# TASKS
**A)** According to the microbial electrolysis cell abstract, what share of the bacteria in the anode was Geobacter?
**B)** Edit the microbial electrolysis cell abstract: reproduce the part that opens with the words containing "Microbial community analysis in" and closes with "200 mM of BES.", changing "H2-oxidizing" to "hydrogen-oxidizing".
**C)** Summarize the microbial electrolysis cell abstract in two sentences.

# SUPPLIED PASSAGE
=== Begin Enclosure ===
Microbial community analysis in a long-term membrane-less microbial electrolysis cell with hydrogen and methane production

• CH4 was produced in a single-chamber MEC despite using 2-bromoethanesulfonate (BES).
• Methanogenesis was not inhibited despite 100 mM of BES in the media.
• H2-oxidizing Methanobrevibacter sp. represented 97% of total Archaea in the cathode.
• Homoacetogenesis increased when methanogenesis decreased at 200 mM of BES.
• Development of BES adaptation could explain the experimental data.

A single-chamber microbial electrolysis cell (MEC) aiming at hydrogen production with acetate as sole carbon source failed due to methanogenesis build-up despite the significant amount of 2-bromoethanesulfonate (BES) dosage, 50 mM. Specific batch experiments and a thorough microbial community analysis, pyrosequencing and qPCR, of cathode, anode and medium were performed to understand these observations. The experimental data rebuts different hypothesis and shows that methanogenesis at high BES concentration was likely due to the capacity of some Archaea (hydrogen-oxidizing genus Methanobrevibacter) to resist high BES concentration up to 200 mM. Methanobrevibacter, of the Methanobacteriales order, represented almost the 98% of the total Archaea in the cathode whereas Geobacter was highly abundant in the anode (72% of bacteria). Moreover, at higher BES concentration (up to 200 mM), methanogenesis activity decreased resulting in an increase of homoacetogenic activity, which challenged the performance of the MEC for H2 production.
=== End Enclosure ===
Dataset entries
=== Begin Enclosure ===
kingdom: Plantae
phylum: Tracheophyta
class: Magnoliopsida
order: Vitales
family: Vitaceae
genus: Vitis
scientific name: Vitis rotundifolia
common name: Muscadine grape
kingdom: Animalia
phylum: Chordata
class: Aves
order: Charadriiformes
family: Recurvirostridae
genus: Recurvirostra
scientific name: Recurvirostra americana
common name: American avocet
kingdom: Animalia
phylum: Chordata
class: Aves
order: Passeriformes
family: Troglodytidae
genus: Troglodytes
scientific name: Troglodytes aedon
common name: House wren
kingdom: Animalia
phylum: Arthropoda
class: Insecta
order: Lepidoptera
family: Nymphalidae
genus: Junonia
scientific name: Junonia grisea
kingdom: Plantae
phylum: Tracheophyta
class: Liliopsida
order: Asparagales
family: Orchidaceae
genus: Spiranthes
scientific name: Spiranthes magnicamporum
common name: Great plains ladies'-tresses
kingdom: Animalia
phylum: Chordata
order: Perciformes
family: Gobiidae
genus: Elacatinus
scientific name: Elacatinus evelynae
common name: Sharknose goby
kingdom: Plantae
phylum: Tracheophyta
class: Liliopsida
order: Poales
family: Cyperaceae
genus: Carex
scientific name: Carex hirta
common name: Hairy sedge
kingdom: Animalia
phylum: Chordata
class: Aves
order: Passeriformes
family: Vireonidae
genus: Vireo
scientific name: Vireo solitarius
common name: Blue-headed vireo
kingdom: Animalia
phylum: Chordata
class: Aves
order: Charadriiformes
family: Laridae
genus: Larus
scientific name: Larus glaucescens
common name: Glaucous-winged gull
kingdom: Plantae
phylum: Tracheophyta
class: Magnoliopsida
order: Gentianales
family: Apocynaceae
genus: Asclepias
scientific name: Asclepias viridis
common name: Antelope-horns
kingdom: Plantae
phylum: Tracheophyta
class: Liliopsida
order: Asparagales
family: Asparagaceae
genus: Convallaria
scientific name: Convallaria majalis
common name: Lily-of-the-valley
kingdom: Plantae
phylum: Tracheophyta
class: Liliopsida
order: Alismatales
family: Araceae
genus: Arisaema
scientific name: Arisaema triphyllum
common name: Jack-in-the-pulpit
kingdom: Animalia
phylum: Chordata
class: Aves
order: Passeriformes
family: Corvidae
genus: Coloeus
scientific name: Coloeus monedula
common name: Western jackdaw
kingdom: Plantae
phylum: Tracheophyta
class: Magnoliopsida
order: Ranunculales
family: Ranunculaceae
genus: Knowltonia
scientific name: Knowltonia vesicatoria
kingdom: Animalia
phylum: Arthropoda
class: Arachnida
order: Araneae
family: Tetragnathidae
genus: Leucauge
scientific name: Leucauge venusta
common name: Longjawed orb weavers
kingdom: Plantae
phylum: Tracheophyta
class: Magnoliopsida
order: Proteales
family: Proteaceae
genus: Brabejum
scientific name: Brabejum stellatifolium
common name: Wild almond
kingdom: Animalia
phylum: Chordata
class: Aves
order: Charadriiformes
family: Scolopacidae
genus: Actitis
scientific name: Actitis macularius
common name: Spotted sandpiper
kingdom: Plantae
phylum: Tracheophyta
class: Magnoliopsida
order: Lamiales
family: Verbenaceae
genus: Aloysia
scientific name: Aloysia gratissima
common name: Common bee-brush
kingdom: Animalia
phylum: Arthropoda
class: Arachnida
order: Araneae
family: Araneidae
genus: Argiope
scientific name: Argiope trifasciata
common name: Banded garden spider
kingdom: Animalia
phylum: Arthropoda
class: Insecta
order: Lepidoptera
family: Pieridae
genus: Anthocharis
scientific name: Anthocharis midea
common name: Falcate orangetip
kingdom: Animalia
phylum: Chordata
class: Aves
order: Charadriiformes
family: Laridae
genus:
=== End Enclosure ===
# ANSWERS FOR THE EXERCISE
**A)** 72% of the bacteria in the anode.

**B)**
Microbial community analysis in a long-term membrane-less microbial electrolysis cell with hydrogen and methane production

• CH4 was produced in a single-chamber MEC despite using 2-bromoethanesulfonate (BES).
• Methanogenesis was not inhibited despite 100 mM of BES in the media.
• hydrogen-oxidizing Methanobrevibacter sp. represented 97% of total Archaea in the cathode.
• Homoacetogenesis increased when methanogenesis decreased at 200 mM of BES.

**C)** A single-chamber microbial electrolysis cell fed acetate for hydrogen production failed because methanogenesis built up despite a 50 mM BES dosage. This was likely because the hydrogen-oxidizing genus Methanobrevibacter, almost 98% of the Archaea in the cathode, could resist BES up to 200 mM, and at higher BES concentrations reduced methanogenesis gave way to increased homoacetogenic activity that challenged hydrogen production.